The samples directory has some sample programs which compile with make. 'make disk' creates a .d64 image with all the programs, but requires vice & its c1541 tool to be installed. The cbm directory has more samples which must be compiled with separate make commands. They all compile to machine language. The most impressive one might be the plasma demo. We didn't have fullscreen animations like that in 1985.
It has its own graphics library tgi.h which draws 2D polygons in the 320x200 monochrome mode. The commodore 64 routines are in libsrc/c64/tgi/c64-hi.s. The platform independent bits are in libsrc/tgi. It's all assembly & contains examples of the assembler syntax for a library. There are no examples of a standalone program in assembly language.
As was conventional in the old days, there are no register names. They write the numbers for all the addresses.

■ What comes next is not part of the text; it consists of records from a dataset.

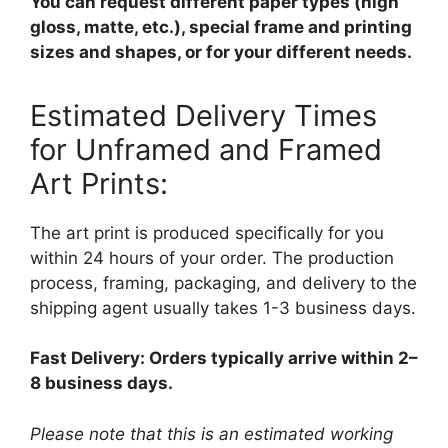
You can request different paper types (high
gloss, matte, etc.), special frame and printing
sizes and shapes, or for your different needs.
Estimated Delivery Times
for Unframed and Framed
Art Prints:
The art print is produced specifically for you
within 24 hours of your order. The production
process, framing, packaging, and delivery to the
shipping agent usually takes 1-3 business days.
Fast Delivery: Orders typically arrive within 2–
8 business days.
Please note that this is an estimated working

It sort of makes sense to do it in C & use the TGI library. Some benchmarks should be done to compare cc65 with paw coded math routines. The SETPIXEL routine seems to be a lot slower than the 3D one. It may be the current fascination with assembly language is just the preference of gootubers to watch vijeos about assembly language.
Helas, this style of development is not much of a trip to the past. The commodore is now just another embedded system. Moreover, it can never be more than an emulation of hardware lions can't afford.
The big question is how much optimization can be done before it's not really 3D graphics anymore. There are 854 vertices in the glxgears model. If the animation was baked into 8 bit XY coordinates to be fed directly to the line drawer, it would fit 38 frames in all 64k of RAM. It possibly could be animated with only 15 frames or 25620 bytes. Hiding the hidden lines could save a lot of memory. The mane loss is the interactive rotation.
The arduino port was manely to show how graphics could be sent over the serial port. The C64 port is manely to show how fast a C64 could draw a 3D graphics demo from 25 years ago. It's not really doing the purpose if it's baking it all in 2D.
It's never going to be a real 3D plotter anyway, but the mane differentiator from a 2D plotter is the need for interactive rotation. So the optimization is as much as still allows interactive rotation.